Aux dernières nouvelles, et sauf demande de précisions de la part de l’EMA, selon le ministre allemand de la santé, un premier vaccin à ARNm pourrait être approuvé en Europe le 21 décembre (et non le 29 comme annoncé préalablement par les autorités sanitaires européennes).
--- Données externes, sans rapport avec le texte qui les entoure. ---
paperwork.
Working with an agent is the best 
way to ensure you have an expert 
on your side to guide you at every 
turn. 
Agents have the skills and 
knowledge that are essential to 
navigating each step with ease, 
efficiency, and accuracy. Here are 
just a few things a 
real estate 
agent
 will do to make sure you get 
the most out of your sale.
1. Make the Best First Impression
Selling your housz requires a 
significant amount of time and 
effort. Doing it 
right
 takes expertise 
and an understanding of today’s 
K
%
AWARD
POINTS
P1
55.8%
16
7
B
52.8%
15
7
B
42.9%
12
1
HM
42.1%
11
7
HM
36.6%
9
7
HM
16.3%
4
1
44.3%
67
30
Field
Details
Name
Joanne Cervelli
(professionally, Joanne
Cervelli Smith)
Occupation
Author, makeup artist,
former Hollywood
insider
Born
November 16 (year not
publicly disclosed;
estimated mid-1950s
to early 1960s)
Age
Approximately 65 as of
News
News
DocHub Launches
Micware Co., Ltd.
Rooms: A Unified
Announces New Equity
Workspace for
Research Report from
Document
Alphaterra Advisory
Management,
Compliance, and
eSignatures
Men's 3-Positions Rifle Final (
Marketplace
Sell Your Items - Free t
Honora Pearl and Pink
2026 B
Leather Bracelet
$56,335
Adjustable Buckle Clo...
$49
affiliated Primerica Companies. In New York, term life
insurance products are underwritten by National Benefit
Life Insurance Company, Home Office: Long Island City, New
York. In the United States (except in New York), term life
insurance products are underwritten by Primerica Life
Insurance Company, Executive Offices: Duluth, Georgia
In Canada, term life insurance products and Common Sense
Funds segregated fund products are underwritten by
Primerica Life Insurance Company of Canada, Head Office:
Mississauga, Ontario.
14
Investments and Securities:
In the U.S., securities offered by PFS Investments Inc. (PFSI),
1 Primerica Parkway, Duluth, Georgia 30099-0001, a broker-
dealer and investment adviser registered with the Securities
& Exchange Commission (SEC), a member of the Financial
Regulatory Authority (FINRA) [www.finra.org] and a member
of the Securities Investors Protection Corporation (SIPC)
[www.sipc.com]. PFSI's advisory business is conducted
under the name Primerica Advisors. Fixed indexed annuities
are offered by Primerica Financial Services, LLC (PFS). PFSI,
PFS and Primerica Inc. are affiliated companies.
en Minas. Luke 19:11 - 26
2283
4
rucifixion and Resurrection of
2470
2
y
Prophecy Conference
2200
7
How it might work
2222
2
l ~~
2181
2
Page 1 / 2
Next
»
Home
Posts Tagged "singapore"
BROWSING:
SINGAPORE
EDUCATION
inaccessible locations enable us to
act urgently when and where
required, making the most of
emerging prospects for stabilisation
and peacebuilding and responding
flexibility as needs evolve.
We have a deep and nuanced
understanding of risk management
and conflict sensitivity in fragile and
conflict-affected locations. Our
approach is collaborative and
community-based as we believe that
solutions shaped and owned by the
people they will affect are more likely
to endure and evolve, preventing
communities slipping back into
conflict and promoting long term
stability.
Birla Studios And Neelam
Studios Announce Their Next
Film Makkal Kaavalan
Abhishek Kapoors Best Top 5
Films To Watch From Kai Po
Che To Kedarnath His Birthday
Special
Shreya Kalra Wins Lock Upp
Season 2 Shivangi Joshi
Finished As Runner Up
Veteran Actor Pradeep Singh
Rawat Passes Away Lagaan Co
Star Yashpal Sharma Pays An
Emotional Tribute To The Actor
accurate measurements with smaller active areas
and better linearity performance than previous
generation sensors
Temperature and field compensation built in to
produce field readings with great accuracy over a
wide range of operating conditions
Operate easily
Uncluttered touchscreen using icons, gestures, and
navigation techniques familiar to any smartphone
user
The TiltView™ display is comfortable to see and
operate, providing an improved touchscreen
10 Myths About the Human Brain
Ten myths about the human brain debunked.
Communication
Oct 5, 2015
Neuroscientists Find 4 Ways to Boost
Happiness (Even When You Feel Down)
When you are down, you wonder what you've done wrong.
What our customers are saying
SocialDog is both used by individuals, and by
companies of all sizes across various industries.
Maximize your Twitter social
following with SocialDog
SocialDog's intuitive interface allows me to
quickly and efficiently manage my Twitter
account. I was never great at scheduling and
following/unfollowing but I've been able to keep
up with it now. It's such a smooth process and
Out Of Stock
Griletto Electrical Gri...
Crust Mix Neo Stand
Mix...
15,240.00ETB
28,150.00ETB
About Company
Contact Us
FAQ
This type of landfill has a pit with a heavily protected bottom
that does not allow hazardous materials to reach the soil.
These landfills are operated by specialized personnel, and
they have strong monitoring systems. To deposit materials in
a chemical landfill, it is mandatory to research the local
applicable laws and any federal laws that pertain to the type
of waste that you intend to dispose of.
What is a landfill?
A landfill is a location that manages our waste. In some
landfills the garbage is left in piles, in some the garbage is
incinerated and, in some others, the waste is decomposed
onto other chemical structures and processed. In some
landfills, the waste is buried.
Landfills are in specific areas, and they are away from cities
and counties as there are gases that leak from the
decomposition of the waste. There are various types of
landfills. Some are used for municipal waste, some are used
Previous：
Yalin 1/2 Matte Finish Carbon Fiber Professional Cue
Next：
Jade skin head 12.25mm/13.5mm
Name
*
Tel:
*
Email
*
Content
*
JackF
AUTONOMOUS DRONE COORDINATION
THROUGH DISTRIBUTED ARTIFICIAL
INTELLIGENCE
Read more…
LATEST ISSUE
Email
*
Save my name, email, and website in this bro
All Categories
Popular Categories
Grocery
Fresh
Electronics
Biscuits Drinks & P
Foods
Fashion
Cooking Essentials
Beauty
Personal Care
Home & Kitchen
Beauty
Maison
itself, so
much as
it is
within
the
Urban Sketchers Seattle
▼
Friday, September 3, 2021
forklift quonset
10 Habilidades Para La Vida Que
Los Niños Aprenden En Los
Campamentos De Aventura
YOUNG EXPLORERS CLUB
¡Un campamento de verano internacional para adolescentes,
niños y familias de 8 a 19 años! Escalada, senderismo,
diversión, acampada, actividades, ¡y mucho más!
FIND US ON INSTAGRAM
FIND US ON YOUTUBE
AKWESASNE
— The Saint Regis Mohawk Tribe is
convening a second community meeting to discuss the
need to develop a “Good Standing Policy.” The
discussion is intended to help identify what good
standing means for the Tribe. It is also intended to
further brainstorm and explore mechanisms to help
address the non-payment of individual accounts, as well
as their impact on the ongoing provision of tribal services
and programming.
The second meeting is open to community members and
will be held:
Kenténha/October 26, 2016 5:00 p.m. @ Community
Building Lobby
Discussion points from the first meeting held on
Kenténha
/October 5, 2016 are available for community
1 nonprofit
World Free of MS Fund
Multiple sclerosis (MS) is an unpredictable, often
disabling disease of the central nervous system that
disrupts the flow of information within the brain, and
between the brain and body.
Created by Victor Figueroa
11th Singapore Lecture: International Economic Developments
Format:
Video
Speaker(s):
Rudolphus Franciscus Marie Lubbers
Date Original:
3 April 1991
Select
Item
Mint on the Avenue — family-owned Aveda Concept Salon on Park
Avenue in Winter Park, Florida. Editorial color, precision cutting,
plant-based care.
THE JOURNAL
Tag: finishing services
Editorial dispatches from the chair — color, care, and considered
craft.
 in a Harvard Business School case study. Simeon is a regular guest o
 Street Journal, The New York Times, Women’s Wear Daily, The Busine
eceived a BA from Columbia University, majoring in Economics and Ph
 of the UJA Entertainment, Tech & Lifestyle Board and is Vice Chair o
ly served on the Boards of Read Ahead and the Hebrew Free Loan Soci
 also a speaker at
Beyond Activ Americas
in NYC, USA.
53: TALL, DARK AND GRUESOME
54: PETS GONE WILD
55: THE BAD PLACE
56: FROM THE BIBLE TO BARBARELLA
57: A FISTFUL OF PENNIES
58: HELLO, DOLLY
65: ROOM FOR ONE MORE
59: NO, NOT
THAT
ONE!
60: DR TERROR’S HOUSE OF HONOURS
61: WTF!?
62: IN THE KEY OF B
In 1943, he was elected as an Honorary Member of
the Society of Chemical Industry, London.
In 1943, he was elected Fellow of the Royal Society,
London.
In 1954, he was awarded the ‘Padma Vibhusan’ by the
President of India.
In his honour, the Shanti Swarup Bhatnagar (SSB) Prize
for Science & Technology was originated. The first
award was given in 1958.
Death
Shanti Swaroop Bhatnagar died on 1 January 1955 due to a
Ainsi dès le jour de Noël des citoyens de l’Union pourraient rejoindre les anglo-saxons dans le club fermé des humains immunisés contre la Covid-19 grâce à un vaccin utilisant pour la première fois de l’ARN messager comme vecteur.

Mais il nous faut garder les pieds sur terre et ne pas vendre la peau de l’ours avant de l’avoir vacciné. Et il convient de rester très vigilant vis-à-vis de la tolérance immédiate du produit et des effets secondaires à moyen et long terme de ces vaccins au mode d’action plus qu’original. De même il faudra rapidement savoir, ce qui est essentiel au plan épidémiologique, si ces vaccins, qui limitent la survenue de formes graves, préviennent bien la transmission du virus. Il nous faudra aussi être très attentif aux réticences de la population française qui, et c’est une litote, ne semble pas tout à fait prête à faire ce saut dans l’inconnu…

Mais ne boudons pas notre plaisir. Si moins d’un an après l’émergence de SARS-CoV-2 en Chine, nous pouvons prévenir cette nouvelle maladie avec ce type de vaccin (ou avec d’autres formes d’immunisation plus classiques) il s’agira d’une victoire historique pour la médecine et pour l’humanité.

Au-delà de la Covid, ces vaccins à ARNm, s’ils triomphent de la pandémie, constitueront une véritable révolution médicale au même titre que la pénicilline ou les corticoïdes dans les années 40. Puisque si l’on en croit leurs promoteurs, ces vaccins d’un nouveau type pourraient bouleverser, à terme, la prévention et/ou le traitement de nombre de pathologies infectieuses ou néoplasiques.

Un beau cadeau de Noël sous le sapin.